In Italia i due principali gruppi cooperativi in ginecologia oncologica, il MITO e il MaNGO, hanno deciso due anni fa di unire i loro programmi di ricerca traslazionale e sviluppare assieme dei test per intercettare le pazienti HRD eleggibili per la terapia con i PARPi. Tre laboratori hanno partecipato a questo progetto, due sviluppando dei test genomici basati sul sequenziamento massivo parallelo del DNA, mentre il terzo ha sviluppato un test funzionale.

 

Quale sviluppo futuro?

I dati di questo sforzo, come è nella tradizione della ricerca accademica, sono stati condivisi con la comunità scientifica e pubblicati di recente sulla rivista internazionale ESMO Open Journal. In breve, in questa prima fase retrospettiva su campioni provenienti da uno studio clinico, i due test basati su una tecnica di sequenziamento di ultima generazione sono risultati sovrapponibili ai risultati del test commerciale, mentre il test funzionale, più complesso e ancora pioneristico, è risultato per ora meno performante. Inoltre, il test sviluppato in laboratorio ha validato le sue osservazioni anche in una seconda coorte di campioni proveniente dallo studio clinico PAOLA-1.

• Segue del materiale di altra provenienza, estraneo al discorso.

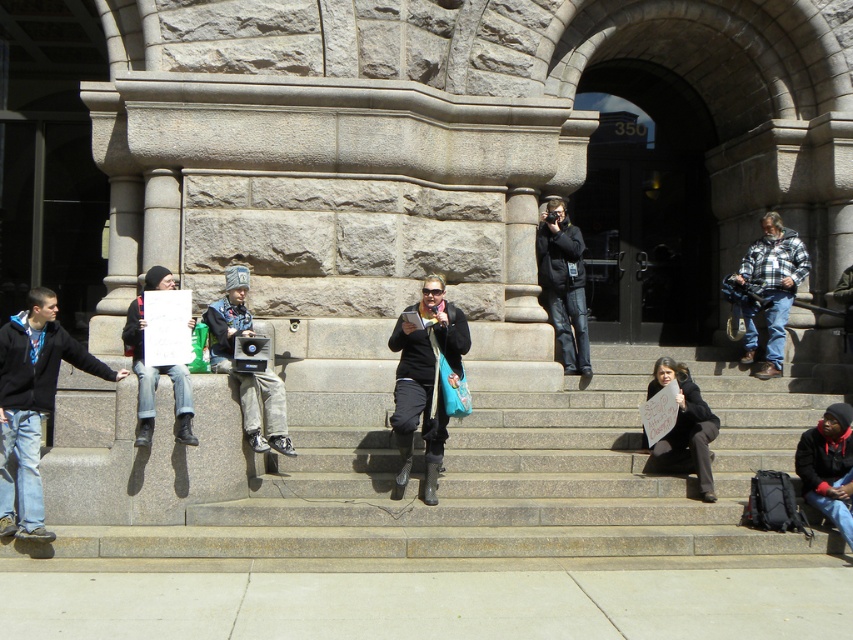
Question: Which object is closer to the camera taking this photo?

Choices:
 (A) matte black jacket at left
 (B) black leather jacket at center

Answer: (A)

Question: Which point is closer to the camera taking this photo?

Choices:
 (A) (170, 285)
 (B) (428, 426)
 (C) (683, 420)
 (D) (550, 310)

Answer: (B)

Question: Is matte black laptop at center further to camera compared to matte black jacket at left?

Choices:
 (A) no
 (B) yes

Answer: (B)

Question: Is dark blue hoodie at left positioned in front of black matte jacket at center?

Choices:
 (A) yes
 (B) no

Answer: (A)

Question: Can you confirm if black fleece jacket at lower right is positioned above matte black jacket at left?

Choices:
 (A) yes
 (B) no

Answer: (B)

Question: Estimate the real-world distances between objects in this image. Which object is closer to the granite steps at center?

Il passo successivo sarà quello di validare prospetticamente questi risultati in uno studio clinico internazionale perché questo ad oggi è l’unica modalità disponibile per dare validità clinica al test.  Questi nuovi test accademici hanno il vantaggio di rendere sempre disponibili per la comunità scientifica i dati generati e rappresentano una sorgente inesauribile di informazioni che potranno essere utilizzate man mano che la ricerca acquisisce sempre e nuove conoscenze sulla biologia dei tumori e sulle loro caratteristiche molecolari.

 

Sergio Marchini

Head, Molecular Pharmacology Lab

IRCCS, Humanitas Research Hospital, Milano

 

Per saperne di più

Capoluongo ED et al. Alternative academic approaches for testing homologous recombination deficiency in ovarian cancer in the MITO 16A/MaNGO-OV2 trial. ESMO Open 2022;7(5):100585. doi: 10.1016/j.esmoop.2022.100585.

Ray-Coquard I, et al. Olaparib plus Bevacizumab as First-Line Maintenance in Ovarian Cancer I. N Engl J Med 2019; 381:2416-2428 DOI: 10.1056/NEJMoa1911361.